At a Defense Department press conference, Adm. Mike Mullen, chairman of the Joint Chiefs of Staff, refused to say what Israeli leaders told him during meetings last week about any intentions to strike Iran. Mullen said he favored more dialogue with Tehran to avoid a confrontation.
But asked whether he was concerned Israel would strike before the end of the year, he said: "This is a very unstable part of the world and I don't need it to be more unstable." But, he added, "I think that just about every move in that part of the world is a high-risk move."
Mullen said a war with Iran would be "extremely stressful" on the US military. But he made clear the United States would act to reopen the Strait of Hormuz if Tehran tried to block the key oil transport route in the Gulf. American forces are severely strained already by wars on two fronts - the nearly seven-year-old campaign in Afghanistan and more than five years in Iraq.
Tensions have flared in recent days amid reports Israel is planning for a possible strike against Iran's nuclear facilities. That has sent crude oil prices near record highs and led US officials to publicly criticize the reports.
"My position with regard to the Iranian regime hasn't changed. They remain a destabilizing factor in the region," said Mullen, recently returned from a trip to Israel.
Iran: A new atmosphere in talks
"But I'm convinced that the solution still lies in using other elements of national power to change Iranian behavior, including diplomatic, financial and international pressure," he told reporters at the Pentagon.

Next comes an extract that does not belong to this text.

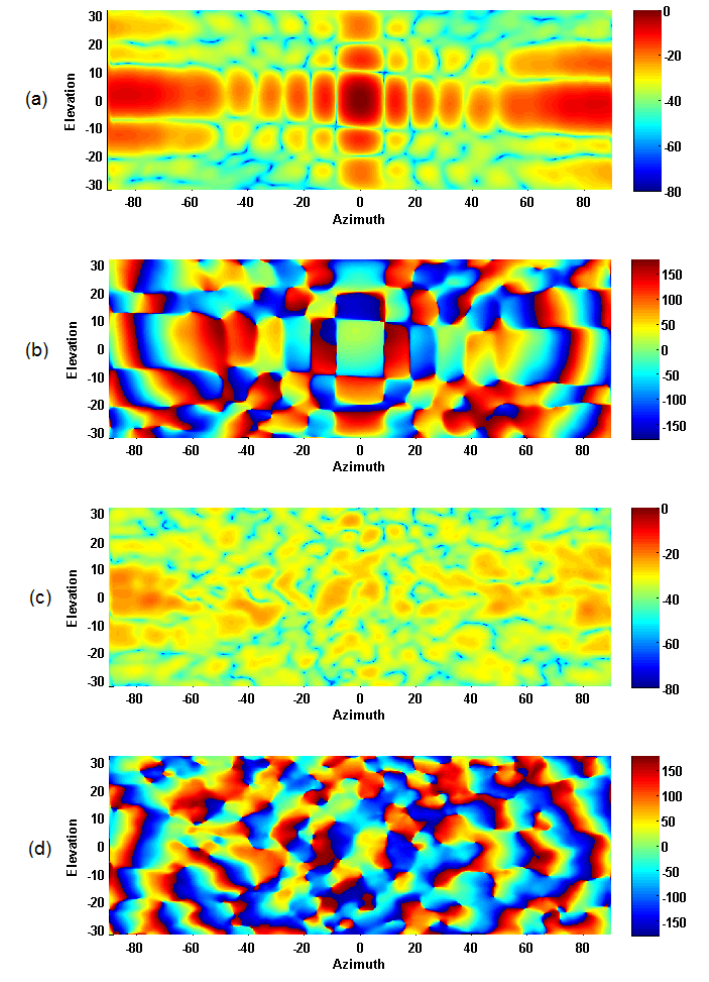
Figure 14. Measured patterns of an eight-by-eight faceted-cylindrical phased array antenna (based on AEPs and software-calibration) ( a ) co-polar magnitude in dB; ( b ) co-polar phase in degrees; ( c ) cross-polar magnitude in dB; and ( d ) cross-polar phase in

His comments came as Iranian Foreign Minister Manouchehr Mottaki indicated his country was open to talks with Western powers over the incentives package.
"We saw the potential for the beginning for a new round of talks," Mottaki said, according to the Washington Post.
On Wednesday, Mottaki said he saw a "new sort of atmosphere" in the nuclear talks and expected to reply to the incentives offer soon.
In a press conference earlier in the day, President Bush also was asked about increasing speculation that Israel will launch a military strike, saying that all options are on the table but that military action would not be his first choice.
"I have made it very clear to all parties that the first option ought to be solve this problem diplomatically," Bush said. "And the best way to solve it diplomatically is for the United States to work with other nations to send a focused message - and that is, you will be isolated, and you will have economic hardship, if you continue to enrich" uranium for a bomb.